I will be the first to admit that this site, both its contributors and the participating community, are not exactly what could be called “unbiased”, per se, when it comes to the passion of the Colbert Nation. Heck, we’re pretty much the hardest of the hard core – the WristSTRONG bracelet wearing, vacation to New York taking, IAAASCY reading, Ben & Jerry’s eating, Donors Choose supporting, chocolaty nougat center of the Colbert Nation. We watch most every show, and a large part of our online life consists of cavorting with other fans of the ‘Colbert Report’.
So reading a recent article in the New York Times really brought up some mixed feelings for me. The title of the article is “Comedy Central Tries to Gauge Passion of Its Viewers“, and it talks about a survey conducted by Comedy Central. The article starts by discussing some of the words used to describe Stewart and Colbert by fans of the show (“friendly,” “fun,” “more informed, “more intelligent,” “trustworthy,” “warm,” and “witty”), and the perception of the loyalty of said audiences towards Stewart and Colbert.
Then it gets a little … what’s the word? Corporate.
All those encomiums, which were included in a list that participants could check off, were chosen by more than 60 percent of people answering the survey, which, it should come as no surprise, was commissioned by Comedy Central. Besides the virtue of puffing up their viewers’ self-images, the survey had a practical point.
The cable channel wants to prove that its late-night viewers are so impassioned about their hosts that their shows offer special value to beleaguered television advertisers looking to ensure that their messages reach truly engaged viewers.
It’s always odd seeing the impression of the fandom by people who are on the outside of it. Seeing it in a publication as prestigious as the New York times doubly so.
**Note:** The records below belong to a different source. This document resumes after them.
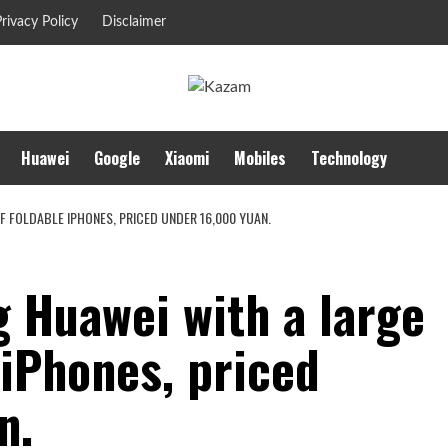
rivacy Policy
Disclaimer
Huawei
Google
Xiaomi
Mobiles
Technology
F FOLDABLE IPHONES, PRICED UNDER 16,000 YUAN.
g Huawei with a large
 iPhones, priced
n.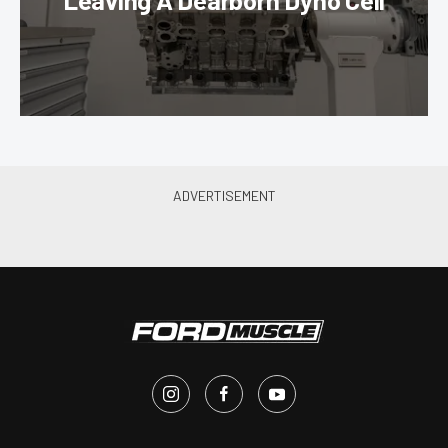
Leaving A Dearborn Dyno Cell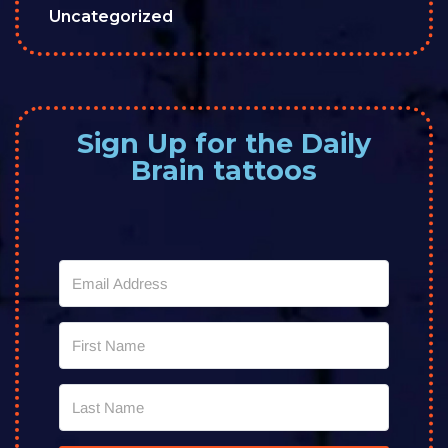
Uncategorized
Sign Up for the Daily
Brain tattoos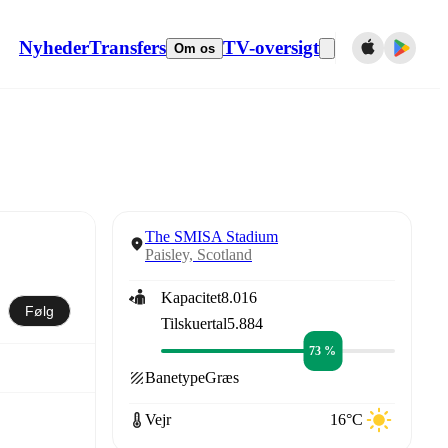
Nyheder
Transfers
TV-oversigt
Om os
The SMISA Stadium
Paisley, Scotland
Kapacitet
8.016
Følg
Tilskuertal
5.884
73 %
Banetype
Græs
Vejr
16°C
The Times goes on to discuss the Passion of the Nation:
In the Harris survey, conducted from Oct. 29 to Dec. 22 last year — a period that included the presidential election and its aftermath, which could have bolstered the politically charged versions of late-night humor that Comedy Central offers — the biggest margins of difference came when fans were asked about their “emotional connection” to their favorite shows.
Or, as Ms. Coleman described the behavior of the committed late-night viewers: “They not only talk, but they stalk.”
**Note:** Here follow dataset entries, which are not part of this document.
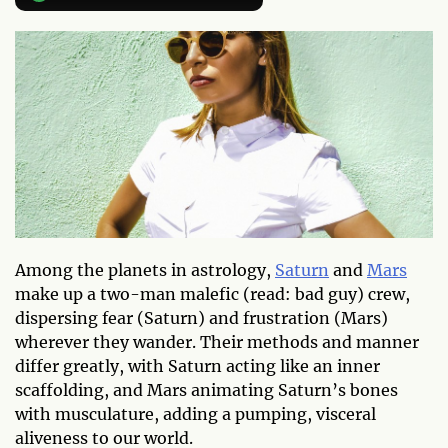
Among the planets in astrology,
Saturn
and
Mars
make up a two-man malefic (read: bad guy) crew,
dispersing fear (Saturn) and frustration (Mars)
wherever they wander. Their methods and manner
differ greatly, with Saturn acting like an inner
scaffolding, and Mars animating Saturn’s bones
with musculature, adding a pumping, visceral
aliveness to our world.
Comparing reactions of committed viewers, the Comedy Central hosts easily held their own even against the power of Ms. [Oprah] Winfrey. She was dominant in things like getting viewers to visits Web sites and read books she recommended; but, in what looked like a real upset, both Mr. Stewart and Mr. Colbert did better on the question of whether a viewer wanted to be the host’s personal assistant for a day.
Viewers of “The Daily Show” and “The Colbert Report” have a deep personal connection to the shows, Ms. Coleman said. “They wear these shows like a badge,” she said. “It’s a cultlike phenomenon.”
The rest of the article basically works to answer the question “What advertiser wouldn’t want in on that?” Which is a valid question. Up to a point.
I understand that the show must have sponsors to be able to have the funds to be produced and to pay the salaries of the staff. I get that, and I support the sponsors quite often. (Mojito, anyone?) But does knowing that the network, and the advertisers, want to take our organic, passionate responses to Stephen and Jon and their wonderful work and turn it into a cash cow make anyone else want to take a shower?
As what they in the bidness would call the “target audience” of the ‘Colbert Report’, what are your thoughts on this article?